BAŞYAZAR - Özcan Vural


Merkez bankası battı..!

Merkez bankası battı..!


Merkez bankası battı..!

 

Muhalefete göre: “Erdoğan doğru söylemiyor…”.

Çünkü… Ve yine muhalefete göre… Merkez bankasında

“118 milyar dolar döviz rezervimiz yok… Banka battı..

Aksine 54 milyar dolar eksi rezervdeyiz…”. 

Yani banka  sıfır üstü sıfırda. 0..

 Sayın okurlarım… Erdoğan, her zaman olduğu gibi… 

Dibine  kadar: Siyaset yapıyor… Yani… 

 Kurduğu her cümle: Önce kendi seçmeni… Sonra da…

 Eğitimsiz potansiyel seçmen için… Cahiller için.

Erdoğan’ın tapulu seçmeni… Ve… 

Erdoğan’ın gözünü diktiği seçmenin: 

Ne dövizle işi var… Ne bankayla… Ne borsayla… 

Ne dış borçla… Ne iç borçla… 

( Kapısına piriç -bulgur –yağ –kömürün yanında

üç beş lirada geliyorsa ondan kralı yok..)

 Onlar şuna bakıyor… Merkez Bankası hesaplarında… 

118 milyar dolar: Var mı?.. Yok mu?..  Var… O halde: 

“Yiyelim aabi…”. Bu kadar basit…

Adam kendisini, İkinci Abdülhamit’in torunu olarak yutturuyor… 
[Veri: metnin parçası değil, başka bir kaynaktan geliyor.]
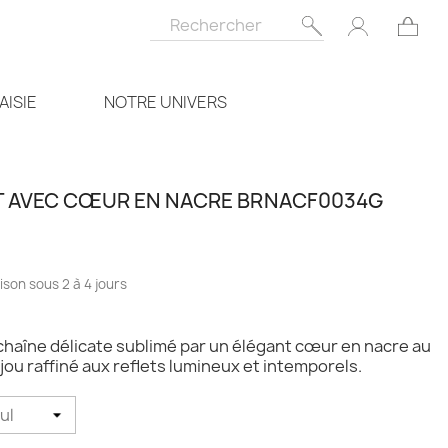
AISIE
NOTRE UNIVERS
T AVEC CŒUR EN NACRE BRNACF0034G
ison sous 2 à 4 jours
chaîne délicate sublimé par un élégant cœur en nacre au
ijou raffiné aux reflets lumineux et intemporels.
Ve sanki… Abdülhamit’in torunu olduğunu kanıtlaması için… 

Büyük Önder Gazi Mustafa Kemal Atatürk’e 

hakaret etmek şartmış gibi: Aptalca konuşmalar yapıyor…  

Bakın… 

“Dedem Fatih Sultan Mehmed Han İstanbul’u 

besmele çekerek aldı, birileri gibi kafa çekerek değil…”.  

Ülen hergele… Ülen  dümbük… 

Senin: “Kafa çeken birileri” dediğin o muhteşem insan… 

Ve arkadaşları olmasaydı… Sen bugün… 

Bırak besmele çekmeyi… Burnunu bile çekemeyecek… 

Yunanlıların ırgatı olacaktın ya…

Dünyada zenginlik hayali kurmayan kimse yoktur. 

Çoğunun zenginlikten anladığı, paradır. 

Ama hayal vardır, hayalcik vardır.  

Kimi “gemicik” hayali kurar, çalar, çırpar, dolandırır, 

gemi filoları kurar, yüzyıllarca yiye yiye bitiremeyeceği 

kara servetler edinir. Ama yine başta Binali olarak dolanır.

Düşler parayla satın alınmaz. Alınamaz.

Gemicik diye yutturulan gemi filoları ise 

gün gelir taşınamayacak bir yük oluşturur. 

Sahibini de mirasçısını da ağırlığı altında ezer, yok eder. 

Çünkü haydan gelen daima huya gider. 

Çalanı ya çarpar ya da cezalandırırlar. 

Çabalayan ise düş hakkını er ya da geç, mutlaka alır.

Doğanın da liyakat diye bir gerçeği vardır.

Rahatça çalabilmek için kamudan liyakati kovup

toplumsal cehaleti “yemeye” çağıranlar, 

soydukları devletle birlikte batarlar.

Ellerinde sadece hayalleri kalır ki onlar da 

zaten güdük ve çapsız hırslardan ibarettir.